西丁(45559865) 22:28:16
不一定认识多久 有多大的纠葛。 这次我们这些03年认识的朋友 因为他 而聚一起。虽然一起缅怀。不过无论怎么样。 我想说的 我们当年的感情很真很真,我们都要珍惜
照耀(420476315) 22:28:24
其实就我个人觉得,慕士塔格对于阿标兄弟也是一个壮烈和荣耀的归宿。我们为他祈祷,为他难过,但是更应该做一些属于我们责任的事情
Colliewp 2011-8-15
“那个雪崩好壮观啊,冰BAO布啊”,“哧溜一下,滑老远,很刺激啊”。当我们谈起常人闻之色变的雪崩,滑坠的时候,阿标却是充满了兴奋。这是他的理想,也是他的挚爱。年轻时候的我们,不说献身人类的伟大事业,但献身某学科,或者是去冒险的理想或者浪漫主义的想法,或多或少总会有。但在现实的选择面前,我们总是贪图安逸的选择了城市里朝九晚五的单调生活。

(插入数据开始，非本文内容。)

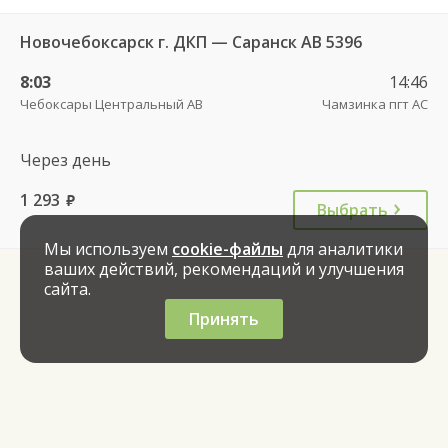
Новочебоксарск г. ДКП — Саранск АВ 5396
8:03
14:46
Чебоксары Центральный АВ
Чамзинка пгт АС
Через день
1 293
руб.
Выбрать
Мы используем
cookie-файлы
для аналитики
ваших действий, рекомендаций и улучшения
сайта.
Принять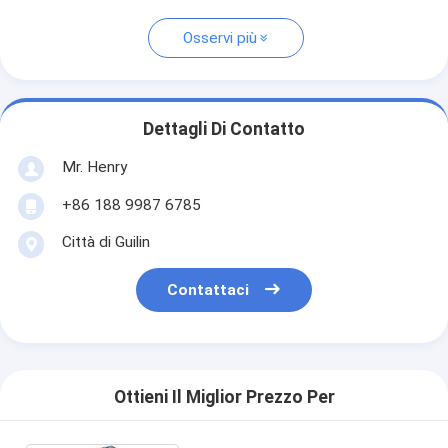
Osservi più
Dettagli Di Contatto
Mr. Henry
+86 188 9987 6785
Città di Guilin
Contattaci
Ottieni Il Miglior Prezzo Per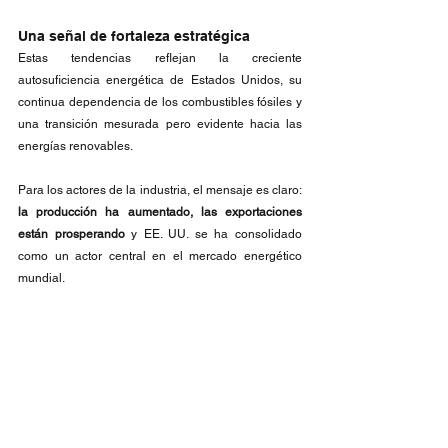
Una señal de fortaleza estratégica
Estas tendencias reflejan la creciente 
autosuficiencia energética de Estados Unidos, su 
continua dependencia de los combustibles fósiles y 
una transición mesurada pero evidente hacia las 
energías renovables.
Para los actores de la industria, el mensaje es claro: 
la producción ha aumentado, las exportaciones 
están prosperando
 y EE. UU. se ha consolidado 
como un actor central en el mercado energético 
mundial.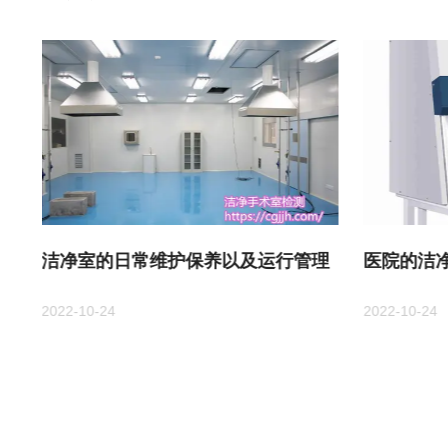
洁净室的日常维护保养以及运行管理
医院的洁
2022-10-24
2022-10-24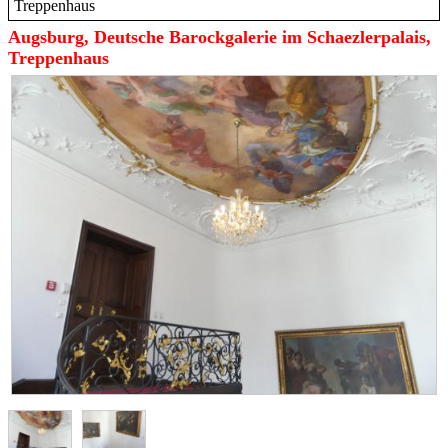
Treppenhaus
Augsburg, Deutsche Barockgalerie im Schaezlerpalais,
Treppenhaus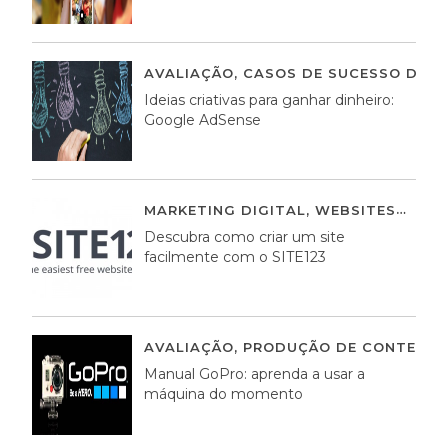
AVALIAÇÃO
,
CASOS DE SUCESSO DE E
Ideias criativas para ganhar dinheiro:
Google AdSense
MARKETING DIGITAL
,
WEBSITES
05 A
Descubra como criar um site
facilmente com o SITE123
AVALIAÇÃO
,
PRODUÇÃO DE CONTEÚDO
Manual GoPro: aprenda a usar a
máquina do momento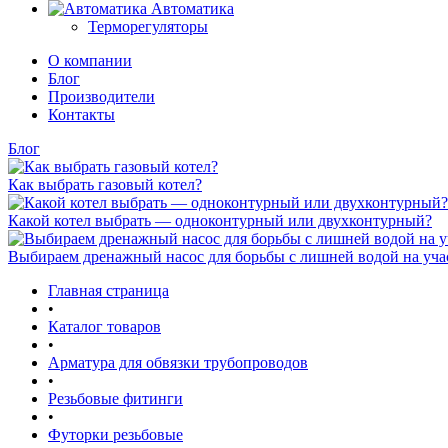
Автоматика
Терморегуляторы
О компании
Блог
Производители
Контакты
Блог
Как выбрать газовый котел?
Какой котел выбрать — одноконтурный или двухконтурный?
Выбираем дренажный насос для борьбы с лишней водой на уча
Главная страница
•
Каталог товаров
•
Арматура для обвязки трубопроводов
•
Резьбовые фитинги
•
Футорки резьбовые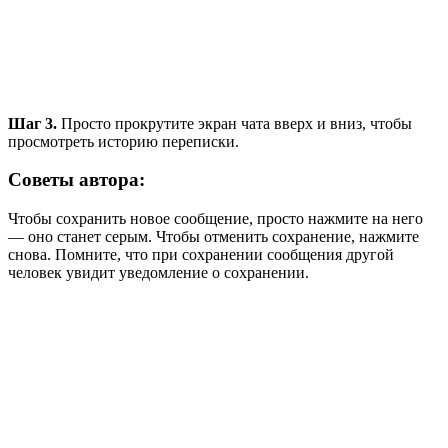
Шаг 3.
Просто прокрутите экран чата вверх и вниз, чтобы
просмотреть историю переписки.
Советы автора:
Чтобы сохранить новое сообщение, просто нажмите на него
— оно станет серым. Чтобы отменить сохранение, нажмите
снова. Помните, что при сохранении сообщения другой
человек увидит уведомление о сохранении.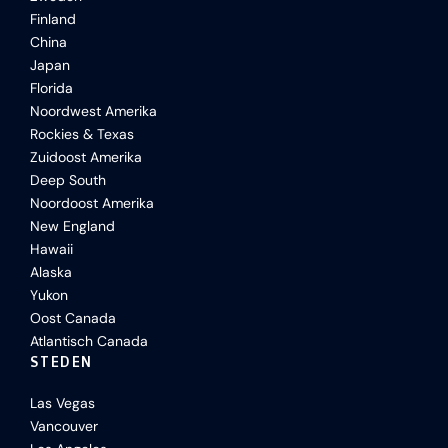
Finland
China
Japan
Florida
Noordwest Amerika
Rockies & Texas
Zuidoost Amerika
Deep South
Noordoost Amerika
New England
Hawaii
Alaska
Yukon
Oost Canada
Atlantisch Canada
STEDEN
Las Vegas
Vancouver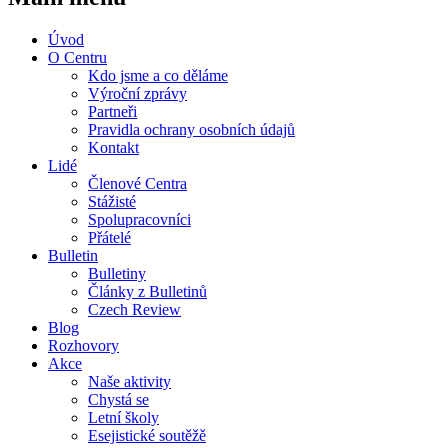
Úvod
O Centru
Kdo jsme a co děláme
Výroční zprávy
Partneři
Pravidla ochrany osobních údajů
Kontakt
Lidé
Členové Centra
Stážisté
Spolupracovníci
Přátelé
Bulletin
Bulletiny
Články z Bulletinů
Czech Review
Blog
Rozhovory
Akce
Naše aktivity
Chystá se
Letní školy
Esejistické soutěžě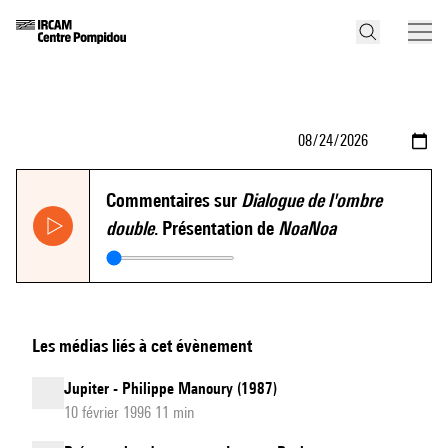
Commentaires sur
Dialogue de l'ombre
double
. Présentation de
NoaNoa
Les médias liés à cet évènement
Jupiter - Philippe Manoury (1987)
10 février 1996 11 min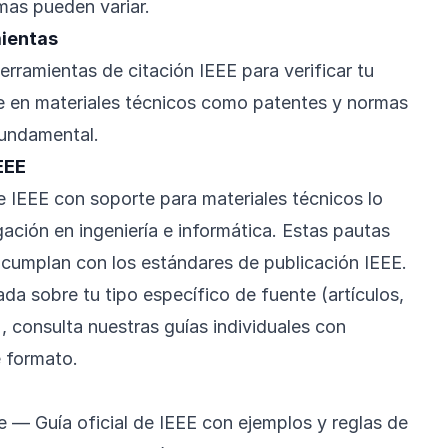
mas pueden variar.
mientas
erramientas de citación IEEE para verificar tu
e en materiales técnicos como patentes y normas
fundamental.
EEE
 IEEE con soporte para materiales técnicos lo
gación en ingeniería e informática. Estas pautas
 cumplan con los estándares de publicación IEEE.
ada sobre tu tipo específico de fuente (artículos,
, consulta nuestras guías individuales con
 formato.
e
— Guía oficial de IEEE con ejemplos y reglas de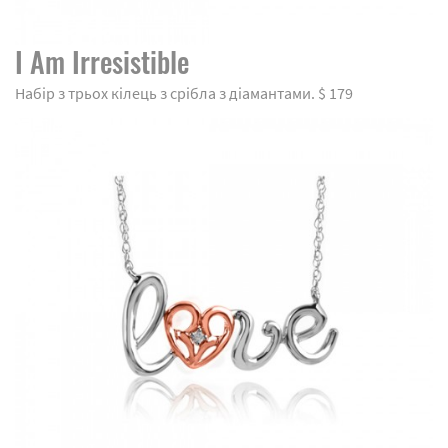
I Am Irresistible
Набір з трьох кілець з срібла з діамантами. $ 179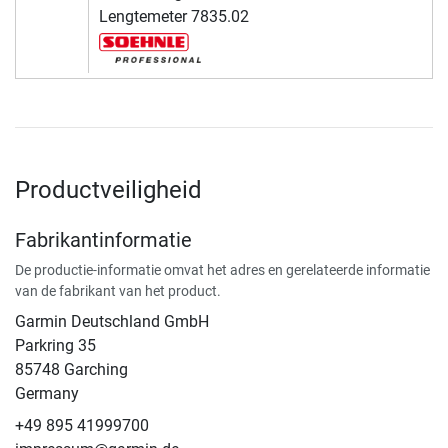
Lengtemeter 7835.02
Productveiligheid
Fabrikantinformatie
De productie-informatie omvat het adres en gerelateerde informatie
van de fabrikant van het product.
Garmin Deutschland GmbH
Parkring 35
85748 Garching
Germany
+49 895 41999700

他选择了坚守荒野,与寂寞为伍,当我们在繁华的都市里感叹寂寞和乏味的时候,他孤身一人在高高的雪山上凝视着灿烂的星河,从未有过抱怨和退缩。
他从繁华的广东来到这样遥远的帕米尔高原上,与冰川为邻,与雪山为伴,选择了献身帕米尔高原的冰川研究,并以探险作为了他终身的事业。他从大海走来,最后选择了雪山和冰川作为他的归宿。也许,这是他最理想和向往的宿地,只是,时间提前了。